What you will do :: For each of the items below, lay out its text as a JSON list of strings with one string per line. Leave out any blank lines.

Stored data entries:
--*--

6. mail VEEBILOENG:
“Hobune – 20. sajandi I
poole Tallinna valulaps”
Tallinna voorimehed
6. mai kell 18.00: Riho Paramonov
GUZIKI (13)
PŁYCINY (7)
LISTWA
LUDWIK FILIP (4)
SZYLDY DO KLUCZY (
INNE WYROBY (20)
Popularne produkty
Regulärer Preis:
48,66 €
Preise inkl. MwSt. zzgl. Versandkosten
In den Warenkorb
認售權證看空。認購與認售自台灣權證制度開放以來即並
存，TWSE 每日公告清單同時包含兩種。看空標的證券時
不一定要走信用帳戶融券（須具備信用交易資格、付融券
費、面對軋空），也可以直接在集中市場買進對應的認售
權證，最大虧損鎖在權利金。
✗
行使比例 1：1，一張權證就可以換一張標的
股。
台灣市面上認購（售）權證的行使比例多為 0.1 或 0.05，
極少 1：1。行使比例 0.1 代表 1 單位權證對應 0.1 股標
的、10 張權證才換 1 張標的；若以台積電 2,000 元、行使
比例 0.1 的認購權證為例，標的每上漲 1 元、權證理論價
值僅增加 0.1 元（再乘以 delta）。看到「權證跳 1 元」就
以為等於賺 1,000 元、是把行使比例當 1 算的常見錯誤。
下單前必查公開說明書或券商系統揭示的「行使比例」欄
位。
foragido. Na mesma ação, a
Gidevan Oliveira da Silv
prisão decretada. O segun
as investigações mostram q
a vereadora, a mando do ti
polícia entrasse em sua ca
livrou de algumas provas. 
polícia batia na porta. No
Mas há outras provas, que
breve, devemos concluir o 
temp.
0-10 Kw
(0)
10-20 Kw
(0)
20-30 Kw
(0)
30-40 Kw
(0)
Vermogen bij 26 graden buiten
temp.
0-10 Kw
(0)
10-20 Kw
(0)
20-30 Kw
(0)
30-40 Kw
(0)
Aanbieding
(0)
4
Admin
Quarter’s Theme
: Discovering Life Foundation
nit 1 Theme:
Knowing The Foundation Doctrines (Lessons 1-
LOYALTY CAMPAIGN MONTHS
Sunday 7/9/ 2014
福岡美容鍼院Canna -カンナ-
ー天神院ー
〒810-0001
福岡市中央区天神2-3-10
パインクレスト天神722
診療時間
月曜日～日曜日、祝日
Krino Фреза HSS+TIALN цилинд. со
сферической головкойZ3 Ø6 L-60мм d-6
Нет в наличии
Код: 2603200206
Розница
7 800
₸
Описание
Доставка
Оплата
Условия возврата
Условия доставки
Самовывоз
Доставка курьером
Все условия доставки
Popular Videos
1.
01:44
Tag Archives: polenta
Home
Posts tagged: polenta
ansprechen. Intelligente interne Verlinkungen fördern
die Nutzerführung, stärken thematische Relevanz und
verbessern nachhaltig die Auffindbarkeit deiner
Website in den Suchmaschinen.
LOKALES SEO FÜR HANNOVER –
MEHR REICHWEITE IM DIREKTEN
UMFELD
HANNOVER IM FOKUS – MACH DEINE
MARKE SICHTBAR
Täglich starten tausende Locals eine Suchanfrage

--*--

Response below ::
[
  "6. mail VEEBILOENG:",
  "“Hobune – 20. sajandi I",
  "poole Tallinna valulaps”",
  "Tallinna voorimehed",
  "6. mai kell 18.00: Riho Paramonov",
  "GUZIKI (13)",
  "PŁYCINY (7)",
  "LISTWA",
  "LUDWIK FILIP (4)",
  "SZYLDY DO KLUCZY (",
  "INNE WYROBY (20)",
  "Popularne produkty",
  "Regulärer Preis:",
  "48,66 €",
  "Preise inkl. MwSt. zzgl. Versandkosten",
  "In den Warenkorb",
  "認售權證看空。認購與認售自台灣權證制度開放以來即並",
  "存，TWSE 每日公告清單同時包含兩種。看空標的證券時",
  "不一定要走信用帳戶融券（須具備信用交易資格、付融券",
  "費、面對軋空），也可以直接在集中市場買進對應的認售",
  "權證，最大虧損鎖在權利金。",
  "✗",
  "行使比例 1：1，一張權證就可以換一張標的",
  "股。",
  "台灣市面上認購（售）權證的行使比例多為 0.1 或 0.05，",
  "極少 1：1。行使比例 0.1 代表 1 單位權證對應 0.1 股標",
  "的、10 張權證才換 1 張標的；若以台積電 2,000 元、行使",
  "比例 0.1 的認購權證為例，標的每上漲 1 元、權證理論價",
  "值僅增加 0.1 元（再乘以 delta）。看到「權證跳 1 元」就",
  "以為等於賺 1,000 元、是把行使比例當 1 算的常見錯誤。",
  "下單前必查公開說明書或券商系統揭示的「行使比例」欄",
  "位。",
  "foragido. Na mesma ação, a",
  "Gidevan Oliveira da Silv",
  "prisão decretada. O segun",
  "as investigações mostram q",
  "a vereadora, a mando do ti",
  "polícia entrasse em sua ca",
  "livrou de algumas provas. ",
  "polícia batia na porta. No",
  "Mas há outras provas, que",
  "breve, devemos concluir o ",
  "temp.",
  "0-10 Kw",
  "(0)",
  "10-20 Kw",
  "(0)",
  "20-30 Kw",
  "(0)",
  "30-40 Kw",
  "(0)",
  "Vermogen bij 26 graden buiten",
  "temp.",
  "0-10 Kw",
  "(0)",
  "10-20 Kw",
  "(0)",
  "20-30 Kw",
  "(0)",
  "30-40 Kw",
  "(0)",
  "Aanbieding",
  "(0)",
  "4",
  "Admin",
  "Quarter’s Theme",
  ": Discovering Life Foundation",
  "nit 1 Theme:",
  "Knowing The Foundation Doctrines (Lessons 1-",
  "LOYALTY CAMPAIGN MONTHS",
  "Sunday 7/9/ 2014",
  "福岡美容鍼院Canna -カンナ-",
  "ー天神院ー",
  "〒810-0001",
  "福岡市中央区天神2-3-10",
  "パインクレスト天神722",
  "診療時間",
  "月曜日～日曜日、祝日",
  "Krino Фреза HSS+TIALN цилинд. со",
  "сферической головкойZ3 Ø6 L-60мм d-6",
  "Нет в наличии",
  "Код: 2603200206",
  "Розница",
  "7 800",
  "₸",
  "Описание",
  "Доставка",
  "Оплата",
  "Условия возврата",
  "Условия доставки",
  "Самовывоз",
  "Доставка курьером",
  "Все условия доставки",
  "Popular Videos",
  "1.",
  "01:44",
  "Tag Archives: polenta",
  "Home",
  "Posts tagged: polenta",
  "ansprechen. Intelligente interne Verlinkungen fördern",
  "die Nutzerführung, stärken thematische Relevanz und",
  "verbessern nachhaltig die Auffindbarkeit deiner",
  "Website in den Suchmaschinen.",
  "LOKALES SEO FÜR HANNOVER –",
  "MEHR REICHWEITE IM DIREKTEN",
  "UMFELD",
  "HANNOVER IM FOKUS – MACH DEINE",
  "MARKE SICHTBAR",
  "Täglich starten tausende Locals eine Suchanfrage"
]